What the exercise asks
A faithful copy of all the data is the goal; omit the pictures.
*** Opening Supplied data ***
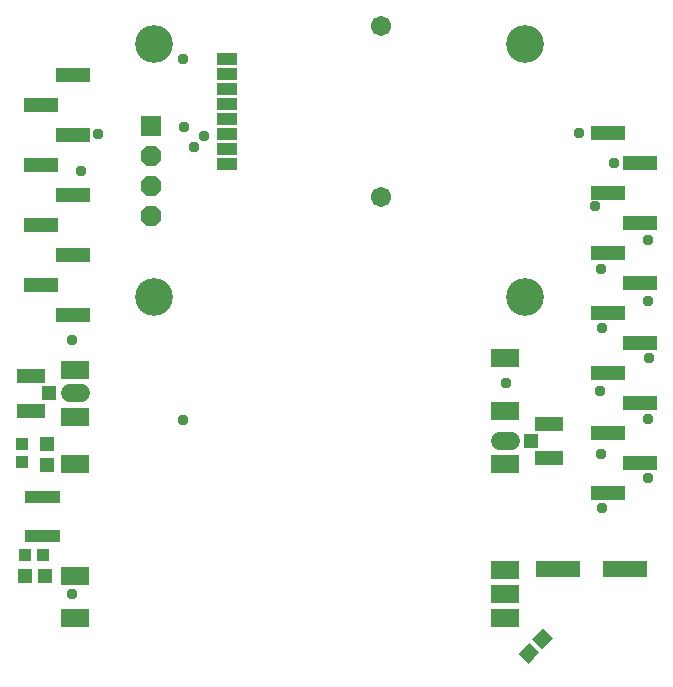
<source format=gbr>
G04 EAGLE Gerber RS-274X export*
G75*
%MOMM*%
%FSLAX34Y34*%
%LPD*%
%INSoldermask Top*%
%IPPOS*%
%AMOC8*
5,1,8,0,0,1.08239X$1,22.5*%
G01*
%ADD10R,2.403200X1.253200*%
%ADD11R,1.253200X1.253200*%
%ADD12C,3.203200*%
%ADD13R,1.727200X1.727200*%
%ADD14P,1.869504X8X292.500000*%
%ADD15R,1.703200X1.003200*%
%ADD16C,1.703200*%
%ADD17R,2.403200X1.503200*%
%ADD18C,1.503200*%
%ADD19R,1.003200X1.003200*%
%ADD20R,2.903200X1.223200*%
%ADD21R,1.203200X1.303200*%
%ADD22R,1.303200X1.203200*%
%ADD23R,3.703200X1.403200*%
%ADD24C,0.959600*%


D10*
X686365Y396677D03*
X686365Y426177D03*
D11*
X671115Y411427D03*
D10*
X247340Y466603D03*
X247340Y437103D03*
D11*
X262590Y451853D03*
D12*
X352005Y747325D03*
X352005Y533325D03*
X666005Y533325D03*
D13*
X349005Y678425D03*
D14*
X349005Y653025D03*
X349005Y627625D03*
X349005Y602225D03*
D12*
X666005Y747325D03*
D15*
X413675Y734640D03*
X413675Y721940D03*
X413675Y709240D03*
X413675Y696540D03*
X413675Y683840D03*
X413675Y671140D03*
X413675Y658440D03*
X413675Y645740D03*
D16*
X543675Y762690D03*
X543675Y617690D03*
D17*
X649210Y261843D03*
X649210Y281843D03*
X649210Y301843D03*
X649210Y481843D03*
X285210Y261843D03*
X285210Y471843D03*
D18*
X289710Y451843D02*
X280710Y451843D01*
D17*
X285210Y431843D03*
X285210Y391843D03*
X649210Y436843D03*
D18*
X653710Y411843D02*
X644710Y411843D01*
D17*
X649210Y391843D03*
X285210Y296843D03*
D19*
X267411Y330964D03*
X257411Y330964D03*
X247411Y330964D03*
X267411Y363824D03*
X257411Y363824D03*
X247411Y363824D03*
D20*
X736500Y418400D03*
X736500Y469200D03*
X763500Y443800D03*
X763500Y494600D03*
X763500Y393000D03*
X736500Y367600D03*
X736500Y570800D03*
X736500Y621600D03*
X763500Y596200D03*
X763500Y647000D03*
X763500Y545400D03*
X736500Y520000D03*
X736500Y672400D03*
X283500Y670800D03*
X283500Y620000D03*
X256500Y645400D03*
X256500Y594600D03*
X256500Y696200D03*
X283500Y721600D03*
X283500Y518400D03*
X256500Y543800D03*
X283500Y569200D03*
D19*
X242500Y315000D03*
X257500Y315000D03*
X240000Y408500D03*
X240000Y393500D03*
D21*
X259500Y297000D03*
X242500Y297000D03*
D22*
X261000Y391500D03*
X261000Y408500D03*
G36*
X677948Y232394D02*
X668897Y223020D01*
X660242Y231378D01*
X669293Y240752D01*
X677948Y232394D01*
G37*
G36*
X689758Y244622D02*
X680707Y235248D01*
X672052Y243606D01*
X681103Y252980D01*
X689758Y244622D01*
G37*
D23*
X750500Y303000D03*
X693500Y303000D03*
D24*
X649850Y460493D03*
X741000Y647000D03*
X376000Y429000D03*
X377000Y677000D03*
X376500Y734500D03*
X712000Y672000D03*
X725492Y610592D03*
X730859Y354297D03*
X770000Y380000D03*
X730000Y400000D03*
X770000Y430000D03*
X729138Y453896D03*
X770489Y481733D03*
X731119Y506775D03*
X770000Y530000D03*
X730478Y556650D03*
X769984Y581438D03*
X386000Y660000D03*
X304006Y671319D03*
X394000Y670000D03*
X290000Y640000D03*
X282000Y282000D03*
X282000Y497000D03*
M02*

</source>
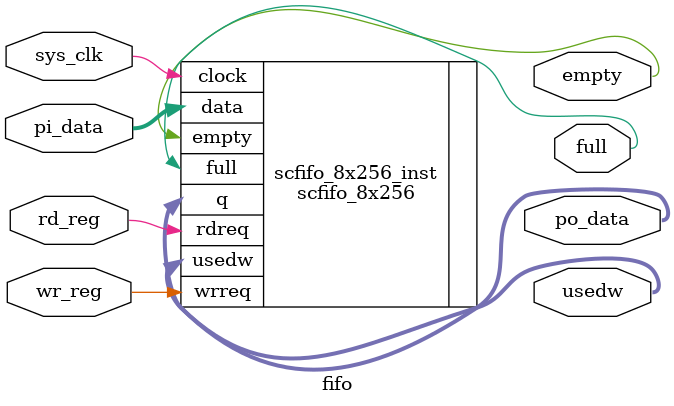
<source format=v>
module  fifo
(
    input   wire            sys_clk     ,
    input   wire            wr_reg      ,
    input   wire            rd_reg      ,
    input   wire    [7:0]   pi_data     ,

    output  wire            full        ,      
    output  wire            empty       ,      
    output  wire    [7:0]   usedw       ,      
    output  wire    [7:0]   po_data           

);


scfifo_8x256	scfifo_8x256_inst 
(
	.clock ( sys_clk   ),
	.data  ( pi_data   ),
	.rdreq ( rd_reg    ),
	.wrreq ( wr_reg    ),
	.empty ( empty     ),
	.full  ( full      ),
	.q     ( po_data   ),
	.usedw ( usedw     )
);


endmodule
</source>
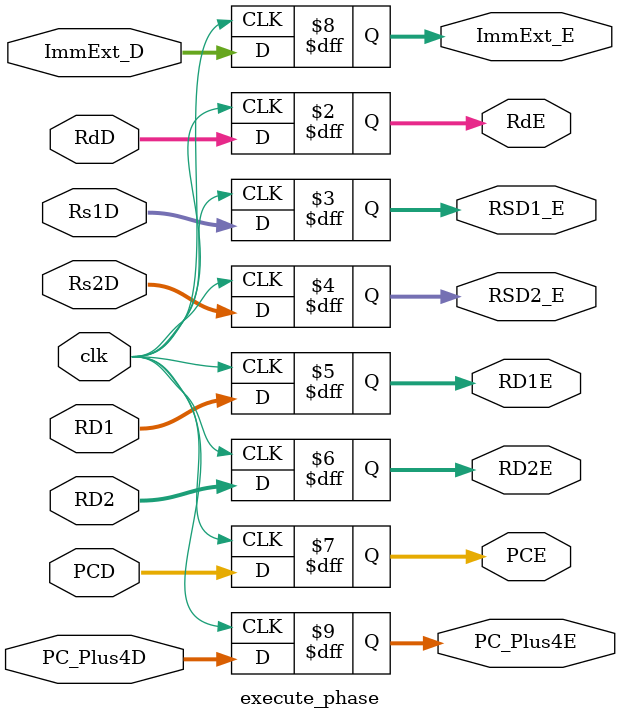
<source format=sv>
module execute_phase (
    input logic clk,
    input logic [31:0] RD1,
    input logic [31:0] RD2,
    input logic [31:0] PCD,ImmExt_D,PC_Plus4D,
    input logic [4:0] RdD,
    input logic [4:0] Rs1D,
    input logic [4:0] Rs2D,
    output  logic [4:0] RdE,
    output  logic [4:0] RSD1_E,
    output  logic [4:0] RSD2_E,
    output  logic [31:0] RD1E,RD2E,PCE,ImmExt_E,PC_Plus4E
);
always_ff @(posedge clk)
    begin
            RD1E<=RD1;
            RD2E<=RD2;
            RSD1_E<=Rs1D;
            RSD2_E<=Rs2D;
            PCE<=PCD;
            RdE<=RdD;
            ImmExt_E<=ImmExt_D;
            PC_Plus4E<=PC_Plus4D;
        end                     
endmodule

</source>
*** Closing Supplied data ***
Task response
<source format=gbr>
G04 EAGLE Gerber RS-274X export*
G75*
%MOMM*%
%FSLAX34Y34*%
%LPD*%
%INSoldermask Top*%
%IPPOS*%
%AMOC8*
5,1,8,0,0,1.08239X$1,22.5*%
G01*
%ADD10R,2.403200X1.253200*%
%ADD11R,1.253200X1.253200*%
%ADD12C,3.203200*%
%ADD13R,1.727200X1.727200*%
%ADD14P,1.869504X8X292.500000*%
%ADD15R,1.703200X1.003200*%
%ADD16C,1.703200*%
%ADD17R,2.403200X1.503200*%
%ADD18C,1.503200*%
%ADD19R,1.003200X1.003200*%
%ADD20R,2.903200X1.223200*%
%ADD21R,1.203200X1.303200*%
%ADD22R,1.303200X1.203200*%
%ADD23R,3.703200X1.403200*%
%ADD24C,0.959600*%


D10*
X686365Y396677D03*
X686365Y426177D03*
D11*
X671115Y411427D03*
D10*
X247340Y466603D03*
X247340Y437103D03*
D11*
X262590Y451853D03*
D12*
X352005Y747325D03*
X352005Y533325D03*
X666005Y533325D03*
D13*
X349005Y678425D03*
D14*
X349005Y653025D03*
X349005Y627625D03*
X349005Y602225D03*
D12*
X666005Y747325D03*
D15*
X413675Y734640D03*
X413675Y721940D03*
X413675Y709240D03*
X413675Y696540D03*
X413675Y683840D03*
X413675Y671140D03*
X413675Y658440D03*
X413675Y645740D03*
D16*
X543675Y762690D03*
X543675Y617690D03*
D17*
X649210Y261843D03*
X649210Y281843D03*
X649210Y301843D03*
X649210Y481843D03*
X285210Y261843D03*
X285210Y471843D03*
D18*
X289710Y451843D02*
X280710Y451843D01*
D17*
X285210Y431843D03*
X285210Y391843D03*
X649210Y436843D03*
D18*
X653710Y411843D02*
X644710Y411843D01*
D17*
X649210Y391843D03*
X285210Y296843D03*
D19*
X267411Y330964D03*
X257411Y330964D03*
X247411Y330964D03*
X267411Y363824D03*
X257411Y363824D03*
X247411Y363824D03*
D20*
X736500Y418400D03*
X736500Y469200D03*
X763500Y443800D03*
X763500Y494600D03*
X763500Y393000D03*
X736500Y367600D03*
X736500Y570800D03*
X736500Y621600D03*
X763500Y596200D03*
X763500Y647000D03*
X763500Y545400D03*
X736500Y520000D03*
X736500Y672400D03*
X283500Y670800D03*
X283500Y620000D03*
X256500Y645400D03*
X256500Y594600D03*
X256500Y696200D03*
X283500Y721600D03*
X283500Y518400D03*
X256500Y543800D03*
X283500Y569200D03*
D19*
X242500Y315000D03*
X257500Y315000D03*
X240000Y408500D03*
X240000Y393500D03*
D21*
X259500Y297000D03*
X242500Y297000D03*
D22*
X261000Y391500D03*
X261000Y408500D03*
G36*
X677948Y232394D02*
X668897Y223020D01*
X660242Y231378D01*
X669293Y240752D01*
X677948Y232394D01*
G37*
G36*
X689758Y244622D02*
X680707Y235248D01*
X672052Y243606D01*
X681103Y252980D01*
X689758Y244622D01*
G37*
D23*
X750500Y303000D03*
X693500Y303000D03*
D24*
X649850Y460493D03*
X741000Y647000D03*
X376000Y429000D03*
X377000Y677000D03*
X376500Y734500D03*
X712000Y672000D03*
X725492Y610592D03*
X730859Y354297D03*
X770000Y380000D03*
X730000Y400000D03*
X770000Y430000D03*
X729138Y453896D03*
X770489Y481733D03*
X731119Y506775D03*
X770000Y530000D03*
X730478Y556650D03*
X769984Y581438D03*
X386000Y660000D03*
X304006Y671319D03*
X394000Y670000D03*
X290000Y640000D03*
X282000Y282000D03*
X282000Y497000D03*
M02*

</source>
<source format=v>
module  fifo
(
    input   wire            sys_clk     ,
    input   wire            wr_reg      ,
    input   wire            rd_reg      ,
    input   wire    [7:0]   pi_data     ,

    output  wire            full        ,      
    output  wire            empty       ,      
    output  wire    [7:0]   usedw       ,      
    output  wire    [7:0]   po_data           

);


scfifo_8x256	scfifo_8x256_inst 
(
	.clock ( sys_clk   ),
	.data  ( pi_data   ),
	.rdreq ( rd_reg    ),
	.wrreq ( wr_reg    ),
	.empty ( empty     ),
	.full  ( full      ),
	.q     ( po_data   ),
	.usedw ( usedw     )
);


endmodule
</source>
<source format=sv>
module execute_phase (
    input logic clk,
    input logic [31:0] RD1,
    input logic [31:0] RD2,
    input logic [31:0] PCD,ImmExt_D,PC_Plus4D,
    input logic [4:0] RdD,
    input logic [4:0] Rs1D,
    input logic [4:0] Rs2D,
    output  logic [4:0] RdE,
    output  logic [4:0] RSD1_E,
    output  logic [4:0] RSD2_E,
    output  logic [31:0] RD1E,RD2E,PCE,ImmExt_E,PC_Plus4E
);
always_ff @(posedge clk)
    begin
            RD1E<=RD1;
            RD2E<=RD2;
            RSD1_E<=Rs1D;
            RSD2_E<=Rs2D;
            PCE<=PCD;
            RdE<=RdD;
            ImmExt_E<=ImmExt_D;
            PC_Plus4E<=PC_Plus4D;
        end                     
endmodule

</source>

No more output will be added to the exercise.